Somewhat on schedule, Blur’s segment started a little past nine in the evening. The band entered quietly and quickly set up, while Albarn approached and refreshed the patiently waiting audience with open bottles of water. They kicked off the evening with their 1994 single, “Girls and Boys”, sending people into a jumping frenzy. The burst of energy did not last long, though. Those in attendance was notably more outgoing, sure, but Jakarta’s concerts are generally pretty relaxed. Artists who are more accustomed to a fully open display of affection in return may be confused by this. However, the passive nature of the crowds here is not something to be taken personally, seeing as it is believed here that the entertaining should be left to the performer.

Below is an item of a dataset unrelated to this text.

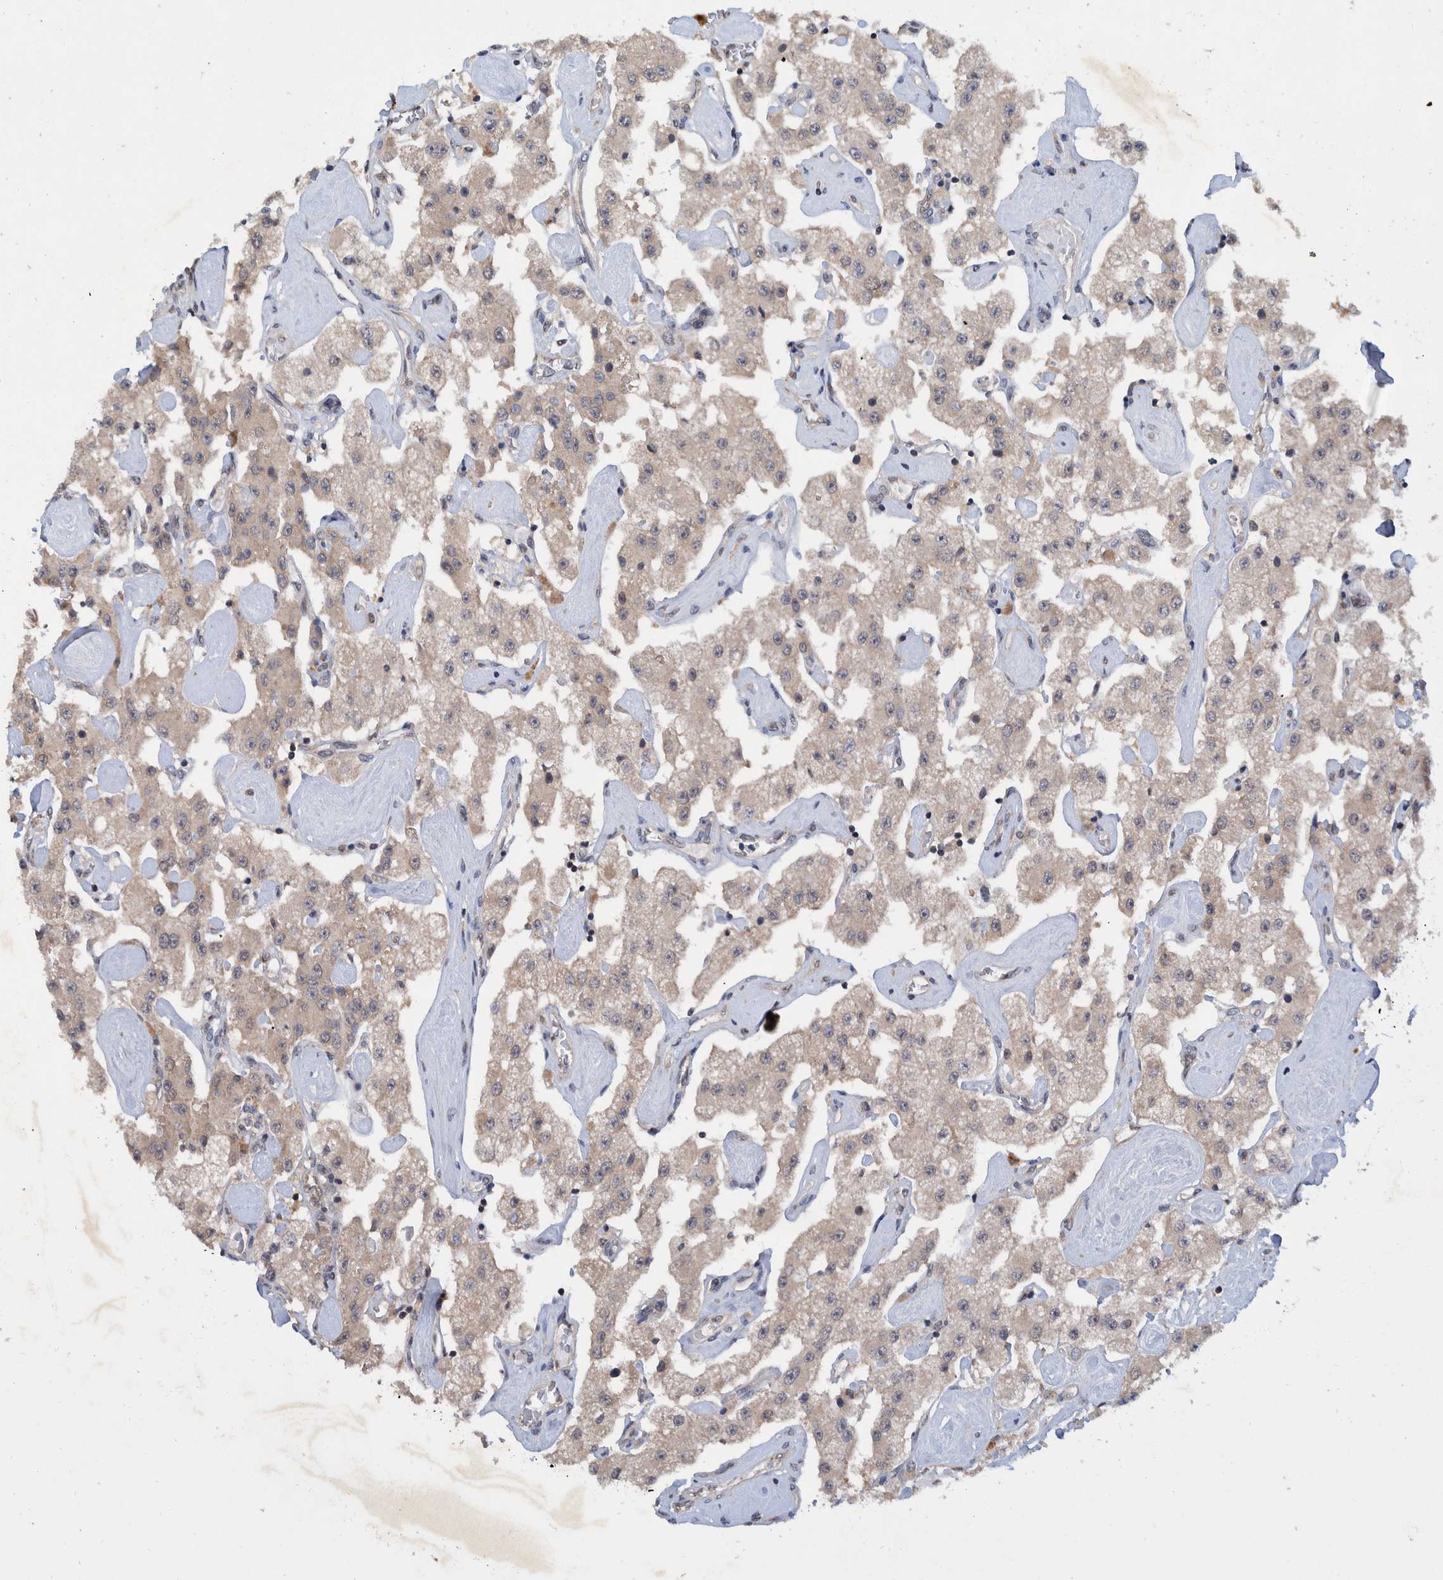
{"staining": {"intensity": "weak", "quantity": ">75%", "location": "cytoplasmic/membranous"}, "tissue": "carcinoid", "cell_type": "Tumor cells", "image_type": "cancer", "snomed": [{"axis": "morphology", "description": "Carcinoid, malignant, NOS"}, {"axis": "topography", "description": "Pancreas"}], "caption": "IHC photomicrograph of neoplastic tissue: human malignant carcinoid stained using immunohistochemistry (IHC) shows low levels of weak protein expression localized specifically in the cytoplasmic/membranous of tumor cells, appearing as a cytoplasmic/membranous brown color.", "gene": "PLPBP", "patient": {"sex": "male", "age": 41}}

In a fashion very characteristic with the digital age, the concert was heavily documented with the use of phones, iPads, and other equipment that managed to pass through the scrutiny of the checkpoint personnel at the entrance to the venue. Due to my disadvantaged location, I managed to inadvertently capture a lot of other screens in an attempt to photograph the band.
Out of Time
The first part of the set consisted of fifteen songs selected from their extensive discography of seven studio albums, twenty-nine singles, and twenty-six music videos, to name a few. An encore was guaranteed, because the hit song off their 1997 self-titled release had not yet been played, and what’s a Blur concert without “Song 2”? However, it seemed to take so long in coming, and the attempts at a unified “We want more!” from the crowd were waning. The total waiting time may have been about ten or fifteen minutes.

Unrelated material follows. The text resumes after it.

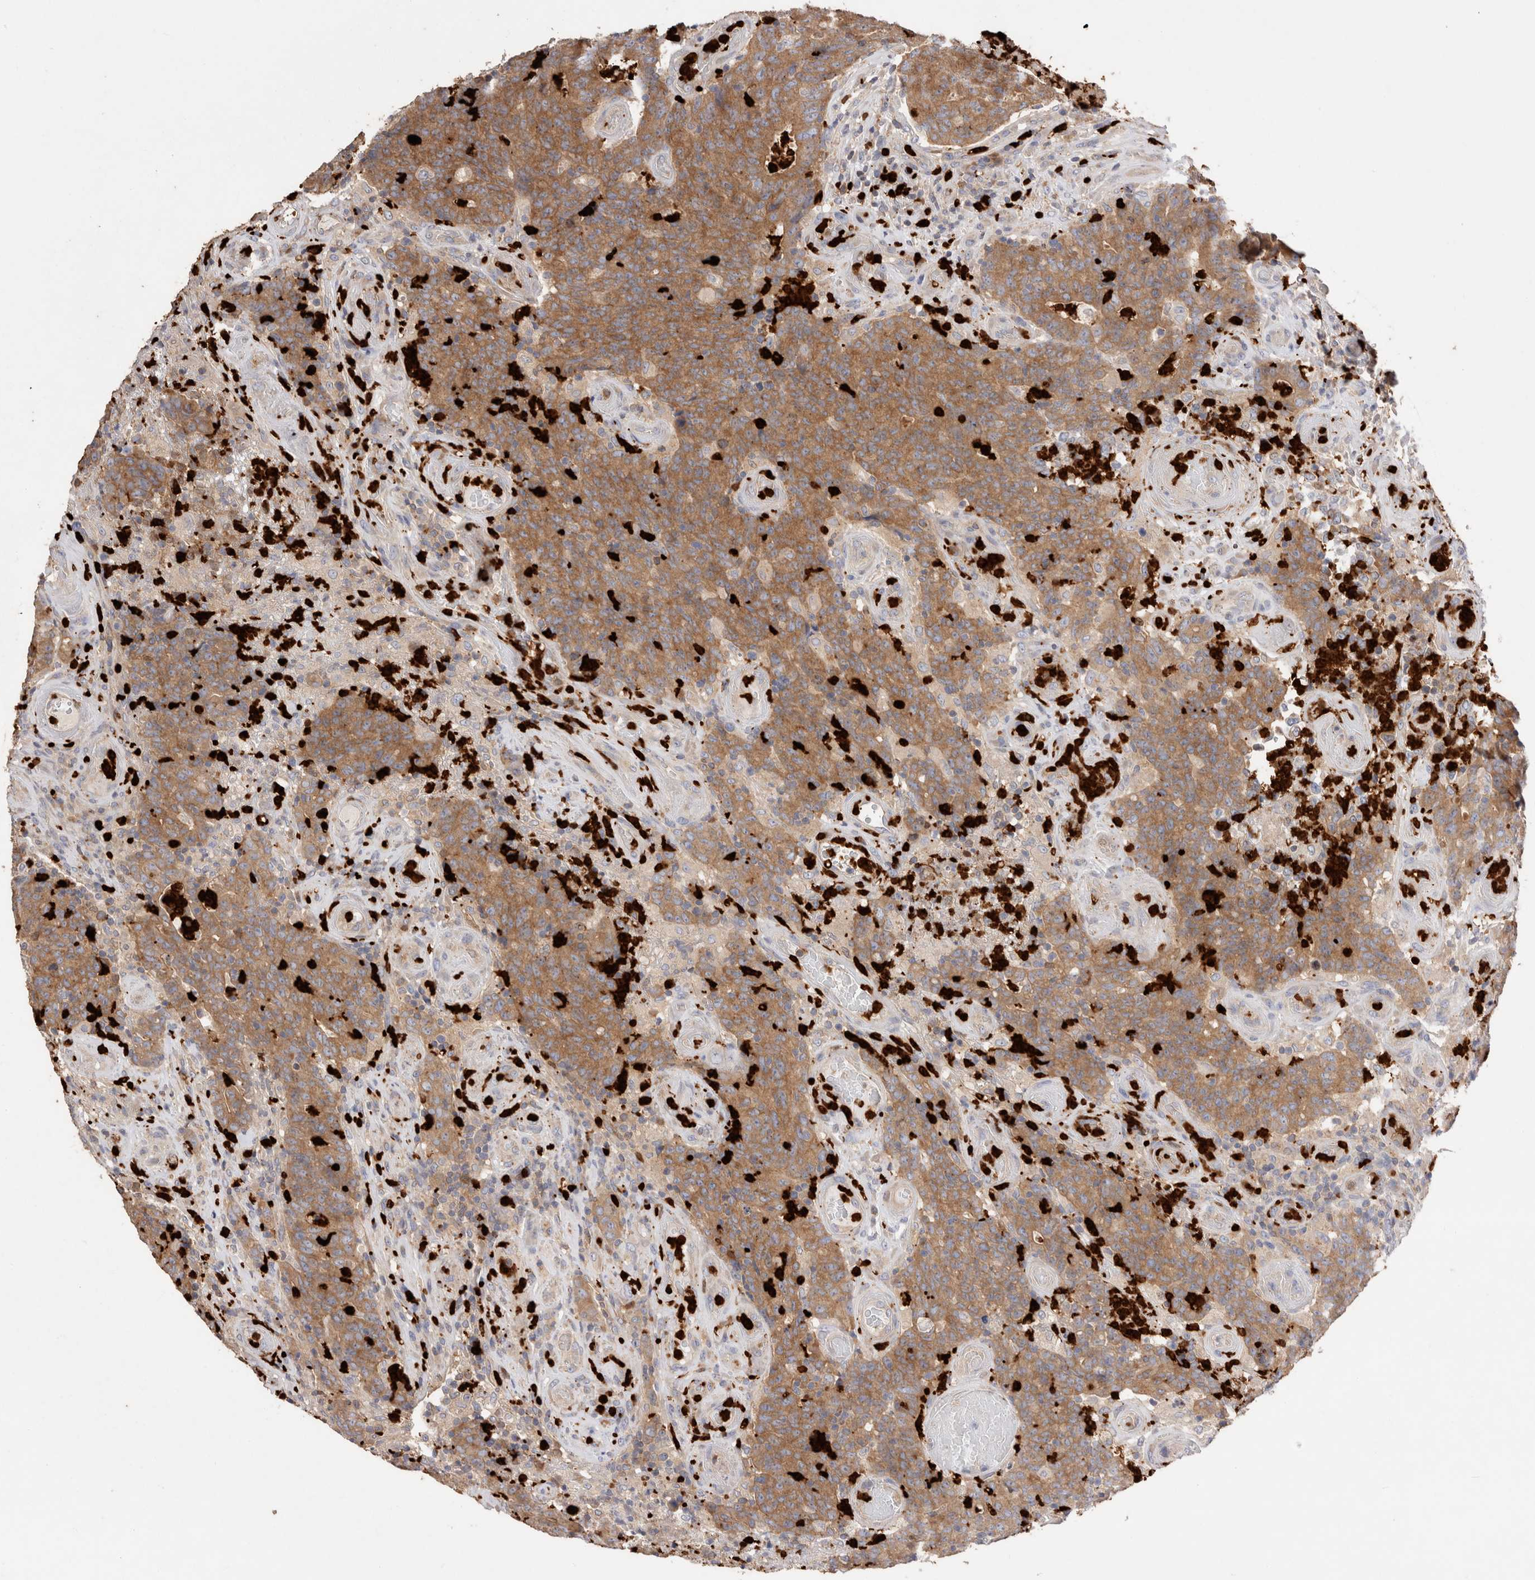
{"staining": {"intensity": "moderate", "quantity": ">75%", "location": "cytoplasmic/membranous"}, "tissue": "colorectal cancer", "cell_type": "Tumor cells", "image_type": "cancer", "snomed": [{"axis": "morphology", "description": "Normal tissue, NOS"}, {"axis": "morphology", "description": "Adenocarcinoma, NOS"}, {"axis": "topography", "description": "Colon"}], "caption": "This histopathology image shows immunohistochemistry (IHC) staining of human colorectal adenocarcinoma, with medium moderate cytoplasmic/membranous positivity in about >75% of tumor cells.", "gene": "NXT2", "patient": {"sex": "female", "age": 75}}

Then, it happened. Perhaps, we all knew it would.
Some years back, I made a bucket list of sorts, which included either learning the drum parts to “Song 2”, Blur’s famous musical parody of American grunge music, or to be present during a live rendition of it. Either way, when the initial percussion sequence commenced, followed by Coxon making himself known on the guitar, bucket list item or not, I knew I would be witnessing the latter. When Damon prompted the crowd with his trademark, “WOO HOO!”, there was jumping, singing, shouting, and an overall air of joy that emanated from the stage out to the series of refreshment stands outside the gates of the field. For all one knew, a mini-earthquake had been reported with a epicentre located in the Senayan area. It was wonderful. Less than three minutes later, almost as quickly as the show started, the band vacated their platform for good. People then herded out of the venue into the streets that were showing the early signs of the weekend, with more than twenty years worth of music and memories ringing clearly in their minds.
After this — pardon the contradiction — two-concert intermezzo, I shall pick up on posting about my four-day Hong Kong trip back in April, a month after the first-write up, and almost two months after it transpired. No worries, if you update as often I do, I’d almost forget it happened, too.